Exercise brief
Reproduce every line of the text in the material below without any changes, and leave the pictures out of your answer.

<<<<

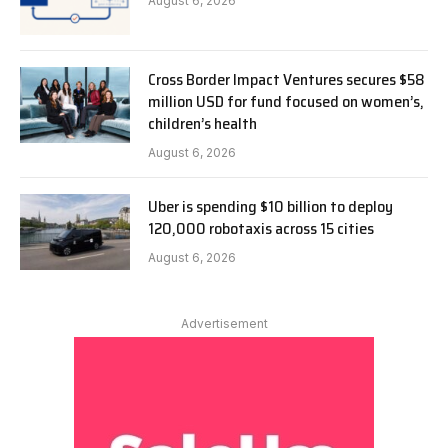
August 6, 2026
Cross Border Impact Ventures secures $58
million USD for fund focused on women’s,
children’s health
August 6, 2026
Uber is spending $10 billion to deploy
120,000 robotaxis across 15 cities
August 6, 2026
Advertisement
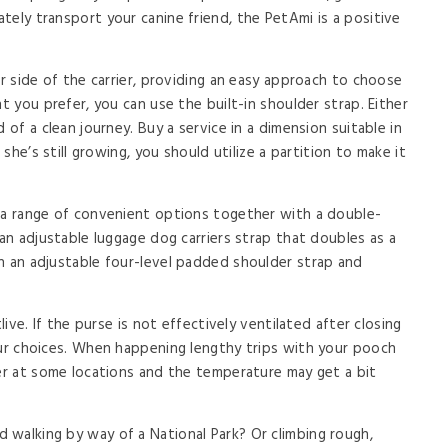
tely transport your canine friend, the PetAmi is a positive
er side of the carrier, providing an easy approach to choose
t you prefer, you can use the built-in shoulder strap. Either
 of a clean journey. Buy a service in a dimension suitable in
 she’s still growing, you should utilize a partition to make it
h a range of convenient options together with a double-
 an adjustable luggage dog carriers strap that doubles as a
h an adjustable four-level padded shoulder strap and
live. If the purse is not effectively ventilated after closing
our choices. When happening lengthy trips with your pooch
wer at some locations and the temperature may get a bit
walking by way of a National Park? Or climbing rough,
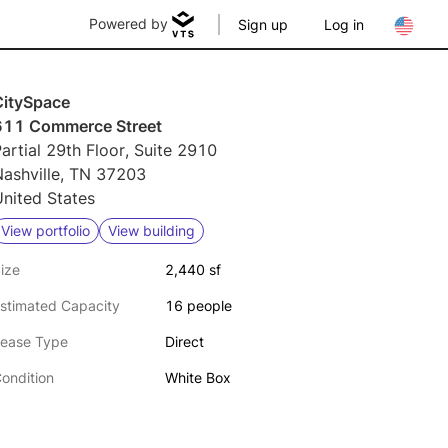
Powered by
Sign up
Log in
CitySpace
611 Commerce Street
artial 29th Floor, Suite 2910
Nashville, TN 37203
nited States
View portfolio
View building
ize
2,440 sf
stimated Capacity
16 people
ease Type
Direct
ondition
White Box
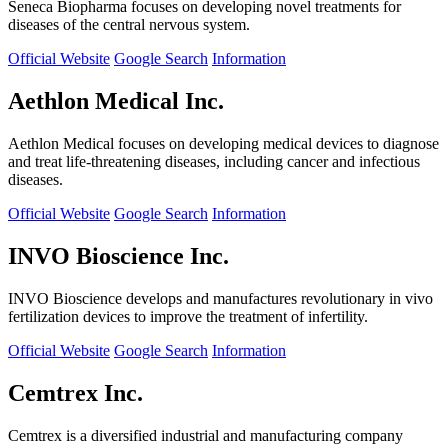
Seneca Biopharma focuses on developing novel treatments for
diseases of the central nervous system.
Official Website
Google Search
Information
Aethlon Medical Inc.
Aethlon Medical focuses on developing medical devices to diagnose
and treat life-threatening diseases, including cancer and infectious
diseases.
Official Website
Google Search
Information
INVO Bioscience Inc.
INVO Bioscience develops and manufactures revolutionary in vivo
fertilization devices to improve the treatment of infertility.
Official Website
Google Search
Information
Cemtrex Inc.
Cemtrex is a diversified industrial and manufacturing company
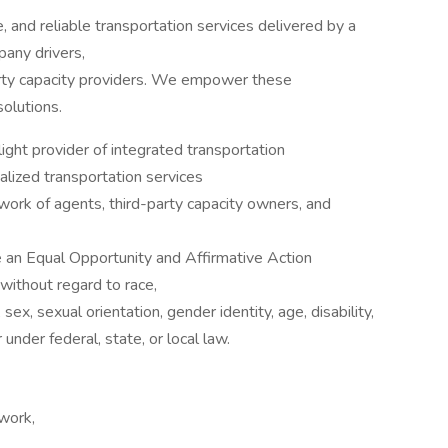
, and reliable transportation services delivered by a
any drivers,
arty capacity providers. We empower these
olutions.
ght provider of integrated transportation
alized transportation services
twork of agents, third-party capacity owners, and
 an Equal Opportunity and Affirmative Action
without regard to race,
, sex, sexual orientation, gender identity, age, disability,
under federal, state, or local law.
work,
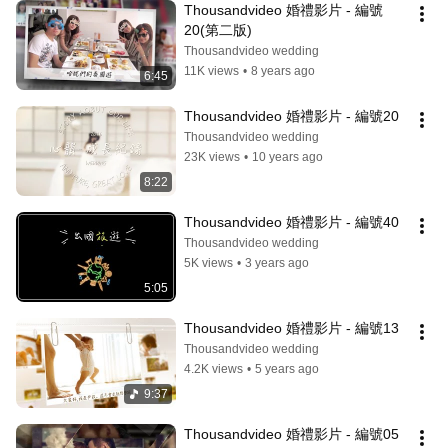
Thousandvideo 婚禮影片 - 編號
20(第二版)
Thousandvideo wedding
11K views
•
8 years ago
6:45
Thousandvideo 婚禮影片 - 編號20
Thousandvideo wedding
23K views
•
10 years ago
8:22
Thousandvideo 婚禮影片 - 編號40
Thousandvideo wedding
5K views
•
3 years ago
5:05
Thousandvideo 婚禮影片 - 編號13
Thousandvideo wedding
4.2K views
•
5 years ago
9:37
Thousandvideo 婚禮影片 - 編號05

>>>>

Response to the task
August 6, 2026
Cross Border Impact Ventures secures $58
million USD for fund focused on women’s,
children’s health
August 6, 2026
Uber is spending $10 billion to deploy
120,000 robotaxis across 15 cities
August 6, 2026
Advertisement
tely transport your canine friend, the PetAmi is a positive
er side of the carrier, providing an easy approach to choose
t you prefer, you can use the built-in shoulder strap. Either
 of a clean journey. Buy a service in a dimension suitable in
 she’s still growing, you should utilize a partition to make it
h a range of convenient options together with a double-
 an adjustable luggage dog carriers strap that doubles as a
h an adjustable four-level padded shoulder strap and
live. If the purse is not effectively ventilated after closing
our choices. When happening lengthy trips with your pooch
wer at some locations and the temperature may get a bit
walking by way of a National Park? Or climbing rough,
Powered by
Sign up
Log in
CitySpace
611 Commerce Street
artial 29th Floor, Suite 2910
Nashville, TN 37203
nited States
View portfolio
View building
ize
2,440 sf
stimated Capacity
16 people
ease Type
Direct
ondition
White Box
Seneca Biopharma focuses on developing novel treatments for
diseases of the central nervous system.
Official Website
Google Search
Information
Aethlon Medical Inc.
Aethlon Medical focuses on developing medical devices to diagnose
and treat life-threatening diseases, including cancer and infectious
diseases.
Official Website
Google Search
Information
INVO Bioscience Inc.
INVO Bioscience develops and manufactures revolutionary in vivo
fertilization devices to improve the treatment of infertility.
Official Website
Google Search
Information
Cemtrex Inc.
Cemtrex is a diversified industrial and manufacturing company
, and reliable transportation services delivered by a
any drivers,
arty capacity providers. We empower these
olutions.
ght provider of integrated transportation
alized transportation services
twork of agents, third-party capacity owners, and
 an Equal Opportunity and Affirmative Action
without regard to race,
, sex, sexual orientation, gender identity, age, disability,
under federal, state, or local law.
work,
Thousandvideo 婚禮影片 - 編號
20(第二版)
Thousandvideo wedding
11K views
•
8 years ago
6:45
Thousandvideo 婚禮影片 - 編號20
Thousandvideo wedding
23K views
•
10 years ago
8:22
Thousandvideo 婚禮影片 - 編號40
Thousandvideo wedding
5K views
•
3 years ago
5:05
Thousandvideo 婚禮影片 - 編號13
Thousandvideo wedding
4.2K views
•
5 years ago
9:37
Thousandvideo 婚禮影片 - 編號05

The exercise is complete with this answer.